## WHAT IS REQUIRED
So that the copy stays text only, transcribe the data below exactly and exclude the images.

## COLLECTED MATERIAL
BEGIN

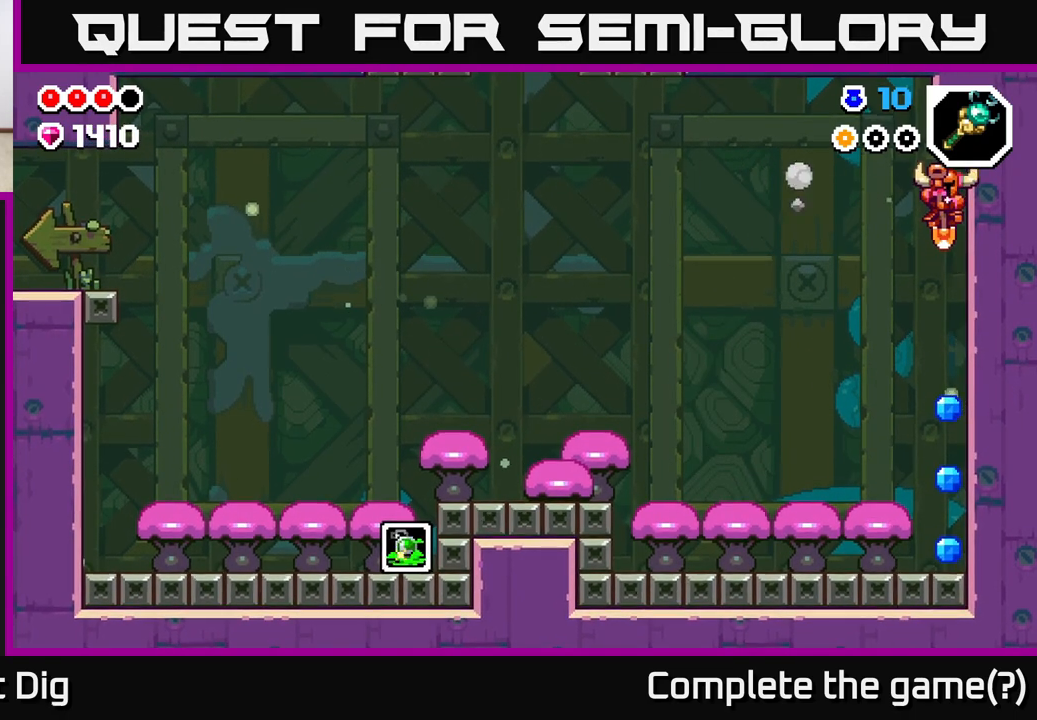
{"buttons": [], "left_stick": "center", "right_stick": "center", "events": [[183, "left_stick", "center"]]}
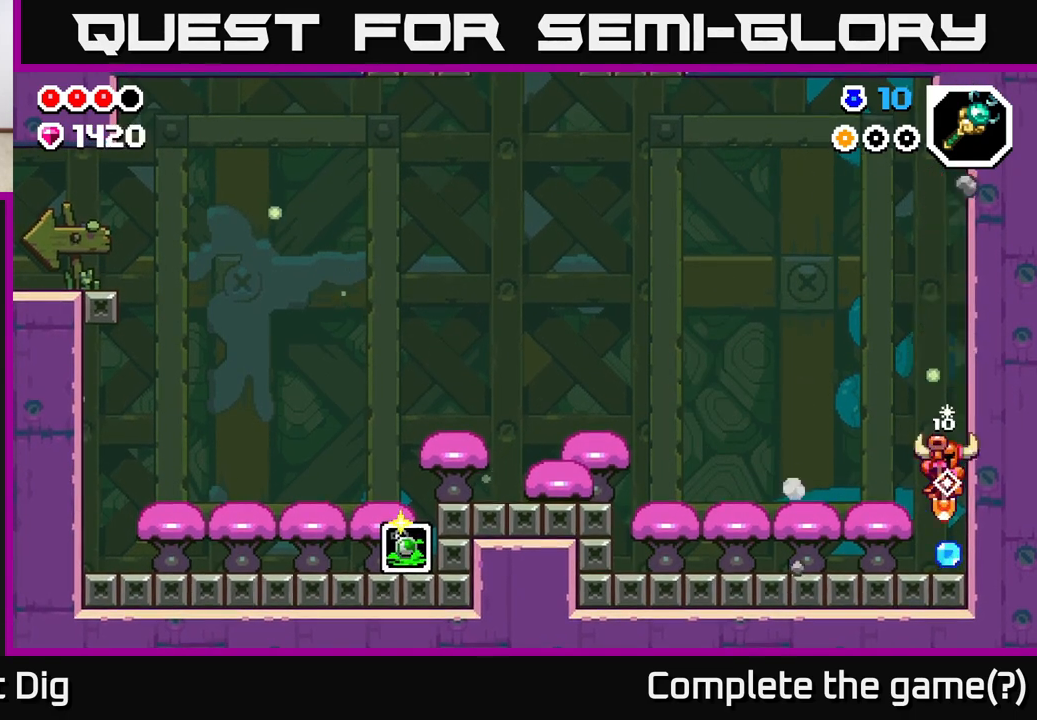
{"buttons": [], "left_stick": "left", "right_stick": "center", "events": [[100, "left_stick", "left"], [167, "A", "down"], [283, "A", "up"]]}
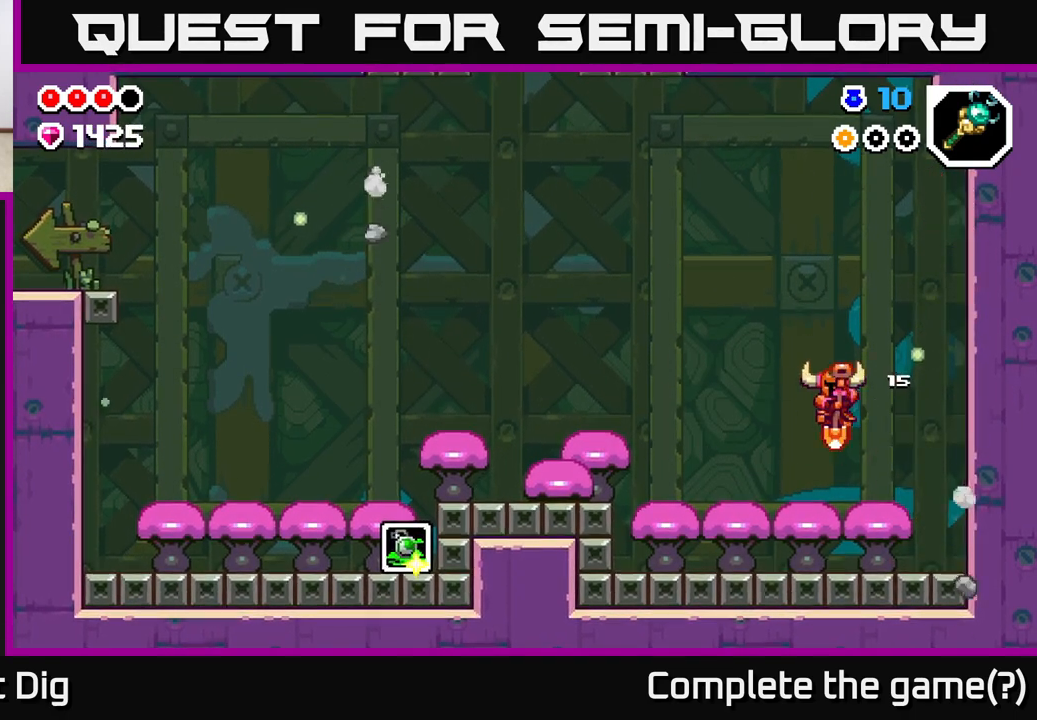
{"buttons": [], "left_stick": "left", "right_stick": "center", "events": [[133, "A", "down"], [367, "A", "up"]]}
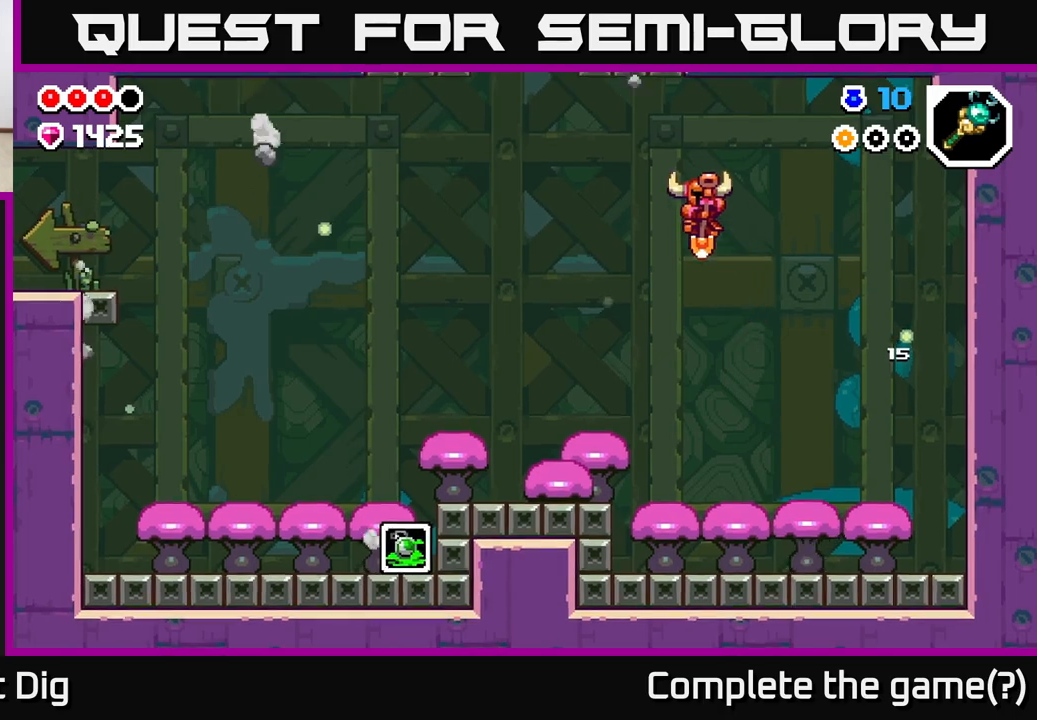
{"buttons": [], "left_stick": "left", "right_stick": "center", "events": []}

END

## REPLY
{"buttons": [], "left_stick": "center", "right_stick": "center", "events": [[183, "left_stick", "center"]]}
{"buttons": [], "left_stick": "left", "right_stick": "center", "events": [[100, "left_stick", "left"], [167, "A", "down"], [283, "A", "up"]]}
{"buttons": [], "left_stick": "left", "right_stick": "center", "events": [[133, "A", "down"], [367, "A", "up"]]}
{"buttons": [], "left_stick": "left", "right_stick": "center", "events": []}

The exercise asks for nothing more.